§ **EXERCISE DESCRIPTION**: Consider the records below. How many of their lines include the word "none"? State the number and nothing else.

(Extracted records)
*** Begin section ***

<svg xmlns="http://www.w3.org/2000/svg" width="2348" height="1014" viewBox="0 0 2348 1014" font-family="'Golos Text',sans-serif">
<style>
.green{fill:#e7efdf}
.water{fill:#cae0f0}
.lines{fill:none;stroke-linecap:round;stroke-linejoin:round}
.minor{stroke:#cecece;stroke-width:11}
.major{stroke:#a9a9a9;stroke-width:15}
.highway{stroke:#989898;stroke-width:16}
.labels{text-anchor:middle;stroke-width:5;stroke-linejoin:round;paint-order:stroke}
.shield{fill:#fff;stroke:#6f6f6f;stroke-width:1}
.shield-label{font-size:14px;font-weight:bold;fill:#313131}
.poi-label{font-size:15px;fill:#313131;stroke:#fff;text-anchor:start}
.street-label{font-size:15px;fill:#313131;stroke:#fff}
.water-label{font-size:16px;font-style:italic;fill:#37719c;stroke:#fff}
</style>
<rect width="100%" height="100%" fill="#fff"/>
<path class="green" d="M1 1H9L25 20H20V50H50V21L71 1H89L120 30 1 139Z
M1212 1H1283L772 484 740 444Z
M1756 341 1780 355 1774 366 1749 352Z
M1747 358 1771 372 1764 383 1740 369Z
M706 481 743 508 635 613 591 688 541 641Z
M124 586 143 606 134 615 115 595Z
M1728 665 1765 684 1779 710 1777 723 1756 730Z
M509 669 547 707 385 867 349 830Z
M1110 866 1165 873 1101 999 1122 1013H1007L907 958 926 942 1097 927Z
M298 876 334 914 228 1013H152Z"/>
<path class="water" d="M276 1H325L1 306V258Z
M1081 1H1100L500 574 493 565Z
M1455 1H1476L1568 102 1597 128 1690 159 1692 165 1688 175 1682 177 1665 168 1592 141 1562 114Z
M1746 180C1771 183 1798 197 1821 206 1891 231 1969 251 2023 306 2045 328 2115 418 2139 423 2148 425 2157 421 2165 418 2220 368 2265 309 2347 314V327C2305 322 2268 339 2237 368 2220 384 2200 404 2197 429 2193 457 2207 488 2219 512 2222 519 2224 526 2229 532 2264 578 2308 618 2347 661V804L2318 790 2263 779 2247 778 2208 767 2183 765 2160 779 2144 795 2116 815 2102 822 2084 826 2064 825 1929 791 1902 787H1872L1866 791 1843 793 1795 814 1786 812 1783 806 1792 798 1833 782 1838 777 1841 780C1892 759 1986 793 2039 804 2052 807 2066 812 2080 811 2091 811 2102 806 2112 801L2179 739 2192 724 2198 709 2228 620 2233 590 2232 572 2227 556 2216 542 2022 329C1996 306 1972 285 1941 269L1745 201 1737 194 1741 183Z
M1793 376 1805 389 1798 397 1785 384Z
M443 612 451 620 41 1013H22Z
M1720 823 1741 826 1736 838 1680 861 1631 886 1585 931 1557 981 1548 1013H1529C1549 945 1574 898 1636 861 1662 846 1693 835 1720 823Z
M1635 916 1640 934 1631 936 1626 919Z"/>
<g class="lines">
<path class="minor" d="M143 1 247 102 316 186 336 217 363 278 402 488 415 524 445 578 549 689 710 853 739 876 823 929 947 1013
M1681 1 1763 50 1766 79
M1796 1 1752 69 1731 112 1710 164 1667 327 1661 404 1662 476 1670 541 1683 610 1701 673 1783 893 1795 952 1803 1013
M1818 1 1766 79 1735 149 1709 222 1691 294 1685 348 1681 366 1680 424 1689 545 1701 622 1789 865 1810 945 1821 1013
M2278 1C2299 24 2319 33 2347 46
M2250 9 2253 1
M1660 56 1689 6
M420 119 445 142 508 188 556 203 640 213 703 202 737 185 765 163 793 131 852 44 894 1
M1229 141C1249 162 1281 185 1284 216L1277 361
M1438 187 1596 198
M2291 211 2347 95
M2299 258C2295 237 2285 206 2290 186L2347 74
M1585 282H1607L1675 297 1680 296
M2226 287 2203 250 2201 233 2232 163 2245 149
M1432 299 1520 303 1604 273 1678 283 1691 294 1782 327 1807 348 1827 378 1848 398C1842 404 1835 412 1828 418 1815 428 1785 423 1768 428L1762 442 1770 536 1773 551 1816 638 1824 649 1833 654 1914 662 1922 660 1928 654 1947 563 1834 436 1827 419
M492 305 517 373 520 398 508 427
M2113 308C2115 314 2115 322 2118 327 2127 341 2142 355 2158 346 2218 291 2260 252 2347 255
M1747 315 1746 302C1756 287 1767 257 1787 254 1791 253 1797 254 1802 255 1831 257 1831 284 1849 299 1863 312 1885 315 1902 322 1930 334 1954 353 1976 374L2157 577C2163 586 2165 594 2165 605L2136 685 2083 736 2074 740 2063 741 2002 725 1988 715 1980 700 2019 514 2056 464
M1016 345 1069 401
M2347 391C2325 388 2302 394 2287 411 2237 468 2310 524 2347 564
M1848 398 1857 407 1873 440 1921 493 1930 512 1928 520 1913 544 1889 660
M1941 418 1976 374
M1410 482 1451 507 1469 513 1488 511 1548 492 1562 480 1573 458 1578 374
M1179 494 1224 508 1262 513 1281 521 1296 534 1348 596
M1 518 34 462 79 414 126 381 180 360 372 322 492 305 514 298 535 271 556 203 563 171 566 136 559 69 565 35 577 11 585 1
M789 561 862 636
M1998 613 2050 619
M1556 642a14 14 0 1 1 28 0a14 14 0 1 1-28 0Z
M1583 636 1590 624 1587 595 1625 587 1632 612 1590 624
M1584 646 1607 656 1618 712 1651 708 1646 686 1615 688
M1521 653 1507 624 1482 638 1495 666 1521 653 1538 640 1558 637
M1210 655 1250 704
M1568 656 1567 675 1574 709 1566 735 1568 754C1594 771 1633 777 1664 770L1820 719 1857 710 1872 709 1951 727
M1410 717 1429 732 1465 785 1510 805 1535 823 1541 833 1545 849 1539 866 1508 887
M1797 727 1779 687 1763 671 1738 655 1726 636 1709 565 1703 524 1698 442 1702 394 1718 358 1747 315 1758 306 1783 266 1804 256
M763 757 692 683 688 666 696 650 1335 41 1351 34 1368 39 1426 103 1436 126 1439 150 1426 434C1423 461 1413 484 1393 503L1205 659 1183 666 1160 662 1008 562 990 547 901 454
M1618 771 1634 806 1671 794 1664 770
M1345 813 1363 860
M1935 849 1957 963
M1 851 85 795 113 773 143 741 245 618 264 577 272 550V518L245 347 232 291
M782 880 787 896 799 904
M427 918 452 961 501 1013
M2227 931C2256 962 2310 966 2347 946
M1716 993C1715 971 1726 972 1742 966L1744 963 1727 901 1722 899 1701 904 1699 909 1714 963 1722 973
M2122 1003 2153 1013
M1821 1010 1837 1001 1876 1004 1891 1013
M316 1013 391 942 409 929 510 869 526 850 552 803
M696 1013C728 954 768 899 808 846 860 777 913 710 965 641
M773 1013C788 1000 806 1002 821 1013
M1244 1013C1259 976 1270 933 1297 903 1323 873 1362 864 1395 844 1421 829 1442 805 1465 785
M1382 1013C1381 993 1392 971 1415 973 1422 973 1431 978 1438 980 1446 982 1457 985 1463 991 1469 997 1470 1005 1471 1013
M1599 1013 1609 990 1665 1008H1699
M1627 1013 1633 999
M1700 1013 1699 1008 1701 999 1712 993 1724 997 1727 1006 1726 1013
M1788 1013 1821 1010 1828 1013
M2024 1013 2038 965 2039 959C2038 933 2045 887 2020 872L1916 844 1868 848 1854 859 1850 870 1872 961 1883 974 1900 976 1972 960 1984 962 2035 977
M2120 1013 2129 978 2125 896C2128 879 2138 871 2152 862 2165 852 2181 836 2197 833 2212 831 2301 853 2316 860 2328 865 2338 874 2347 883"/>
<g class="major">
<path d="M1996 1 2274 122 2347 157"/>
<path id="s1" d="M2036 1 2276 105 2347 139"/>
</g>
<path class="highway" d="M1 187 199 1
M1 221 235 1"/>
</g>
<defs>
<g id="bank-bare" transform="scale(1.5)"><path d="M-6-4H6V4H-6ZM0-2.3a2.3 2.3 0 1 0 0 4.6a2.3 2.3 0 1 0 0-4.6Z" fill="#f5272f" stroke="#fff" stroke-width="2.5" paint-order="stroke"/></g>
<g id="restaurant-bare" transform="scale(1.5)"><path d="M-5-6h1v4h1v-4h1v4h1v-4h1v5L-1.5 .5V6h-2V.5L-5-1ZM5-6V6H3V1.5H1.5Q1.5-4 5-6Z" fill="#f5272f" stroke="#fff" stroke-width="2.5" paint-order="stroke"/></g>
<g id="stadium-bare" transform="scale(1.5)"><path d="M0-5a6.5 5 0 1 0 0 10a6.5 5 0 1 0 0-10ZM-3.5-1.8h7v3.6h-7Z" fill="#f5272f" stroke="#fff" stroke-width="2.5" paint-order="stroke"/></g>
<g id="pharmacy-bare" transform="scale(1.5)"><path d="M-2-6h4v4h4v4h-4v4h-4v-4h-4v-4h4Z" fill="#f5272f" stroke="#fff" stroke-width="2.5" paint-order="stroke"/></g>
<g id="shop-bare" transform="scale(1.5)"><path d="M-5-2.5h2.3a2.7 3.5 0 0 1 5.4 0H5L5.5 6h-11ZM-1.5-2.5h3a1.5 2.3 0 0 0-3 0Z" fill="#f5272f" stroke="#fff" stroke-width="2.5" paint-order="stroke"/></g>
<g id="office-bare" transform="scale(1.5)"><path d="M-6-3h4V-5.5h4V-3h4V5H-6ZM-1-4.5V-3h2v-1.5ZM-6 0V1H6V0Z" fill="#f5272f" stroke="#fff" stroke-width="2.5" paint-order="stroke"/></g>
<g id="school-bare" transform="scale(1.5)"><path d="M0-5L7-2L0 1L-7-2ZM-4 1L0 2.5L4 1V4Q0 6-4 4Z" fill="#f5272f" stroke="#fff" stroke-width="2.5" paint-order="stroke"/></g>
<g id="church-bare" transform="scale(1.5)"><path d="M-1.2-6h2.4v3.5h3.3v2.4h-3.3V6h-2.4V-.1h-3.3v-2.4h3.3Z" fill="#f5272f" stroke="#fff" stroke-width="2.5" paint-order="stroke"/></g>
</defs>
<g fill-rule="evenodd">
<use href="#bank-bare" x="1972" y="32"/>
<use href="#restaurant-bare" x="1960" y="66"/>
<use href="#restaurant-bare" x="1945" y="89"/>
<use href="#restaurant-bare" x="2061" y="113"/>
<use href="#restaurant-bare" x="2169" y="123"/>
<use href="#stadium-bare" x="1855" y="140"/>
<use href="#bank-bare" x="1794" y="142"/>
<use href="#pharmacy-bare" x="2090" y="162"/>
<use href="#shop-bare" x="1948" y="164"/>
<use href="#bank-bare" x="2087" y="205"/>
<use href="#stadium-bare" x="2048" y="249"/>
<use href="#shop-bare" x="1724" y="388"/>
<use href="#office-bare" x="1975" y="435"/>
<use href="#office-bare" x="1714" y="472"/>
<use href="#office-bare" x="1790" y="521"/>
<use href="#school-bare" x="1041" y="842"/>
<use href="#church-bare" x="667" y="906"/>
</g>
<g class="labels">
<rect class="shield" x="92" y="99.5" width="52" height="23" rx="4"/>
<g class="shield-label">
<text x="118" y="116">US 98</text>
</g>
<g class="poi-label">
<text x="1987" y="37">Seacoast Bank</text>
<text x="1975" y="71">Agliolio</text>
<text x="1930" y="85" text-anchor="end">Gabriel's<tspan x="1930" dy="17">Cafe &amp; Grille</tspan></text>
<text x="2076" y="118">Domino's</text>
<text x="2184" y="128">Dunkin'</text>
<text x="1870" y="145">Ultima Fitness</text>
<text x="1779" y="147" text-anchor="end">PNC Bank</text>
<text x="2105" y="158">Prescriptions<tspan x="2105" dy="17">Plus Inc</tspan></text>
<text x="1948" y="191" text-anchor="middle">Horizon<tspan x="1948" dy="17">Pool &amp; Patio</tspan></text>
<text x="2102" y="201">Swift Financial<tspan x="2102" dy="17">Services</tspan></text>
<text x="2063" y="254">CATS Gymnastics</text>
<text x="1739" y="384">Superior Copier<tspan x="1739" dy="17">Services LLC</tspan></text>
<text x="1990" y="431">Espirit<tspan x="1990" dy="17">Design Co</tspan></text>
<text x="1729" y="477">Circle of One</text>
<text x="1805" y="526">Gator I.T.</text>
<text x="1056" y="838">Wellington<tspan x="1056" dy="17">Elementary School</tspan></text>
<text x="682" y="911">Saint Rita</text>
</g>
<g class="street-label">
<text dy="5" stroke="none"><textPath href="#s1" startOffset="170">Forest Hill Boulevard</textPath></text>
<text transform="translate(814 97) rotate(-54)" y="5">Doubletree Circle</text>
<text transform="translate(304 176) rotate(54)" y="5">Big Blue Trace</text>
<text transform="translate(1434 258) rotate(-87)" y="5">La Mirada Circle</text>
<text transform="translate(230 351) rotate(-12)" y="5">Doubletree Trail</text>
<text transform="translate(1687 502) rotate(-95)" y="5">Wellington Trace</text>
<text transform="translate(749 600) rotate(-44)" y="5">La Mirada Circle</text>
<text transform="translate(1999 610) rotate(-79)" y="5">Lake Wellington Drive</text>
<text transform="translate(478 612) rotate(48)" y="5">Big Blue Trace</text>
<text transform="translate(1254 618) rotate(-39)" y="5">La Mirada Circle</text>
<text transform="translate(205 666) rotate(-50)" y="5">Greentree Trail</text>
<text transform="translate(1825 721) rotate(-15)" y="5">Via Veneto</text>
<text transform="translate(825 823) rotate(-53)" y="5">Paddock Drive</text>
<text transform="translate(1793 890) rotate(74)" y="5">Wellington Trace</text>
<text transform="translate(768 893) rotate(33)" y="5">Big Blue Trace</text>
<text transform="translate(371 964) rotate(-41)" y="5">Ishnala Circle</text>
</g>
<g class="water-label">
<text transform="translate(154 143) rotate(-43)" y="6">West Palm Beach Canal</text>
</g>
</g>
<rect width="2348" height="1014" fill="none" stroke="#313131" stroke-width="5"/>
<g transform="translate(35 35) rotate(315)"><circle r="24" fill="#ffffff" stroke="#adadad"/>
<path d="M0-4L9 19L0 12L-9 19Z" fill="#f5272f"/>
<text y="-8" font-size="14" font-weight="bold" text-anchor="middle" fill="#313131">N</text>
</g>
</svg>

*** End section ***

§ **ANSWER**: 3